If you ask me—and it’s true that the Cal Poly administration didn’t, but maybe they should have because I’ve been bellowing at the top of my lungs that the Greek culture is toxic, that the incidents that the administration seemed to regard as minor and even cute flare-ups of misogyny were systemic and dangerous—the Greeks are going to put on a good show of taking this all very seriously, the administration is going to call off social probation after 30 days, and nothing’s going to change. I know this because the university’s tone in the press release announcing social probation was almost apologetic. “We do not take this action lightly.” “We have made the difficult decision.”
It’s as though the administration is under the impression that it answers to the fraternities rather than the other way around. Maybe it has something to do with the fact that President Armstrong was a member of Alpha Gamma Rho—the fraternity implicated in the second alleged sexual assault. And I’ll wager my third-best gold tooth he’s not the only big cheese over at Cal Poly who was a member of a fraternity. How can administrators enforce change if their sympathies lie with the system? And how can we expect the current generation of Greeks to enact change under duress?
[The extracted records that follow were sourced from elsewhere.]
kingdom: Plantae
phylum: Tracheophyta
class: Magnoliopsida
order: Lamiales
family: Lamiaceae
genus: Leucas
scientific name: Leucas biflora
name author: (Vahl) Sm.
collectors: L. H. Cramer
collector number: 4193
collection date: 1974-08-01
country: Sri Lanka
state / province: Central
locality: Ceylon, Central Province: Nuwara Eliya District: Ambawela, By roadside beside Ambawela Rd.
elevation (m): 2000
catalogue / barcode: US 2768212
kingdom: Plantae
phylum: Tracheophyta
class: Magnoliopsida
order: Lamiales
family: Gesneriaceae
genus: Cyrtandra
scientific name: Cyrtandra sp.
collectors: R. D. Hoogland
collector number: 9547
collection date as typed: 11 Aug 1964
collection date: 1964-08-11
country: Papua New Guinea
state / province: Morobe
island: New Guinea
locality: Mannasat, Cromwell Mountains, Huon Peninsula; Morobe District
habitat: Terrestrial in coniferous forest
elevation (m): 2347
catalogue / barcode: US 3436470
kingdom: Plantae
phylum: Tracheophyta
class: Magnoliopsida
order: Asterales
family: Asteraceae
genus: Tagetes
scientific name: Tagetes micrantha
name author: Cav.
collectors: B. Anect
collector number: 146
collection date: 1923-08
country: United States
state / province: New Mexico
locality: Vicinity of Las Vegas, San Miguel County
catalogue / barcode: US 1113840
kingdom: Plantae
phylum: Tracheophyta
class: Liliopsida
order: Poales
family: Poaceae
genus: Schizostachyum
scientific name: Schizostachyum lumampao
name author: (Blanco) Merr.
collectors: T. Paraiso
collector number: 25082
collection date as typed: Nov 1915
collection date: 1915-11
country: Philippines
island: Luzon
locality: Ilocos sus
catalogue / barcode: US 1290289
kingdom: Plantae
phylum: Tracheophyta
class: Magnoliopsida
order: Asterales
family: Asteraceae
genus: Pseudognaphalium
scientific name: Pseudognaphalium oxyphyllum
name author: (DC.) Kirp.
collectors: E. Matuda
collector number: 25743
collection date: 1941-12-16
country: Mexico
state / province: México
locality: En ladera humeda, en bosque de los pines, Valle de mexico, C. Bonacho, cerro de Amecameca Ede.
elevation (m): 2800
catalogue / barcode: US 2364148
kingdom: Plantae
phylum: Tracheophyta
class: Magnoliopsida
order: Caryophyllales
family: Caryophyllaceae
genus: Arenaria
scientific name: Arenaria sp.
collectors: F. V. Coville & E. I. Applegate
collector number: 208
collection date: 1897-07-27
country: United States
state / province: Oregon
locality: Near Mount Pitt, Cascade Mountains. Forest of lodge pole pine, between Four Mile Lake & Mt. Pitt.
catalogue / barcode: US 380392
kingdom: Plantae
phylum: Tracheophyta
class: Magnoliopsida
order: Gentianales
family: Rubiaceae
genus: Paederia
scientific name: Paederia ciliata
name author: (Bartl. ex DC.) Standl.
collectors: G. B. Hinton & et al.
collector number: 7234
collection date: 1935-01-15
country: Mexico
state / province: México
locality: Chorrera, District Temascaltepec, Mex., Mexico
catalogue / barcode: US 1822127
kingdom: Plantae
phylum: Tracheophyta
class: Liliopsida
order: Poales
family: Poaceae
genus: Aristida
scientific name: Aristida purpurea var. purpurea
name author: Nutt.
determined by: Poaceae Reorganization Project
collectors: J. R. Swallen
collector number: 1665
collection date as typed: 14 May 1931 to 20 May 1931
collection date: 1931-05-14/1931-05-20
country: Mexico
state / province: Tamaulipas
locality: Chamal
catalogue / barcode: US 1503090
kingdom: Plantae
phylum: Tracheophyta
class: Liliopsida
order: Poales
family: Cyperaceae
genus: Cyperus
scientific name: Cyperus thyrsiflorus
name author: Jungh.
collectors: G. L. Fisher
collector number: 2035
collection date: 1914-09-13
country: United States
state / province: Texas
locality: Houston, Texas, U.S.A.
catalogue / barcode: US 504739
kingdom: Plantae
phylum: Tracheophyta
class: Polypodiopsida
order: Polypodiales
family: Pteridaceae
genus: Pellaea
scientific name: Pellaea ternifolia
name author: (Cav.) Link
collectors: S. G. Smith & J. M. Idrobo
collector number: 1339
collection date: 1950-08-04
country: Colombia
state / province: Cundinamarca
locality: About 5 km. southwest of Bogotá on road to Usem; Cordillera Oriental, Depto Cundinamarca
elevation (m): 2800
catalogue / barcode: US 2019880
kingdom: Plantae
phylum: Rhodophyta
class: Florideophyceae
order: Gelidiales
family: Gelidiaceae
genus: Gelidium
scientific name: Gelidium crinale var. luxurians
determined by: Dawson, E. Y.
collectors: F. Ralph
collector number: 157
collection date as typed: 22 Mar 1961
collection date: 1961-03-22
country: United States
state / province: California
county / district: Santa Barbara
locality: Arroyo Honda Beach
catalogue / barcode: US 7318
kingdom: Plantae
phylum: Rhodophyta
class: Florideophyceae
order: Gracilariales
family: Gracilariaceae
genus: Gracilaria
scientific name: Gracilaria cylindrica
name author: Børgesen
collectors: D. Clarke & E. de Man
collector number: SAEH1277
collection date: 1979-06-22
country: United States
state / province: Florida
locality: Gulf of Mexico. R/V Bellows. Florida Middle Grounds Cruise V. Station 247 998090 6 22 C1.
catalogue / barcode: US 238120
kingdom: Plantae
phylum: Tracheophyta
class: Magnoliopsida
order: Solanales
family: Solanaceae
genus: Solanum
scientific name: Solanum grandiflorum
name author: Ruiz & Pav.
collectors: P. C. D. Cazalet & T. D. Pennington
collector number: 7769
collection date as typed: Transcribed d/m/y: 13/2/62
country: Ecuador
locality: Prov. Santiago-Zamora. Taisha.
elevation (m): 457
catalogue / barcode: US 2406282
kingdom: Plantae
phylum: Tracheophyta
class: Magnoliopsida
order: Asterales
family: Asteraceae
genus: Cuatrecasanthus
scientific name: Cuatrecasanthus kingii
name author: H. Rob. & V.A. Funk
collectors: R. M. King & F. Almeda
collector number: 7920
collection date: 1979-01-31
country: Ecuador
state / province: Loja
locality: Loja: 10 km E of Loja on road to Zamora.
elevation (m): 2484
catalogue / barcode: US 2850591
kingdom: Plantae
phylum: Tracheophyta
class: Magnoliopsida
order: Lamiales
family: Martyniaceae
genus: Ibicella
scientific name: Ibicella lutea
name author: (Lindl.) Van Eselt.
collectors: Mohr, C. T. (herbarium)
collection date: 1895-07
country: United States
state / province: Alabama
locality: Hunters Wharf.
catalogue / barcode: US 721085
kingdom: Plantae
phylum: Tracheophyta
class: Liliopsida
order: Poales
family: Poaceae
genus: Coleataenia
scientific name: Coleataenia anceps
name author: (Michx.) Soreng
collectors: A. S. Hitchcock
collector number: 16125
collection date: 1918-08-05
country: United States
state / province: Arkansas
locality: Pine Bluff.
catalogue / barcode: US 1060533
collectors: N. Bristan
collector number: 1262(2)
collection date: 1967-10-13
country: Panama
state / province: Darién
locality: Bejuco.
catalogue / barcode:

If it were me, and I were laying down the law after three alleged rapes in as many months, I wouldn’t apologize, and I wouldn’t hint that everything would be resolved within 30 days. In fact, the entire system would be in danger of being shut down for the remainder of the academic year if not longer. Because you know what’s more important than an 18-year-old’s right to network over a keg? Everyone else’s right to attend college without getting raped.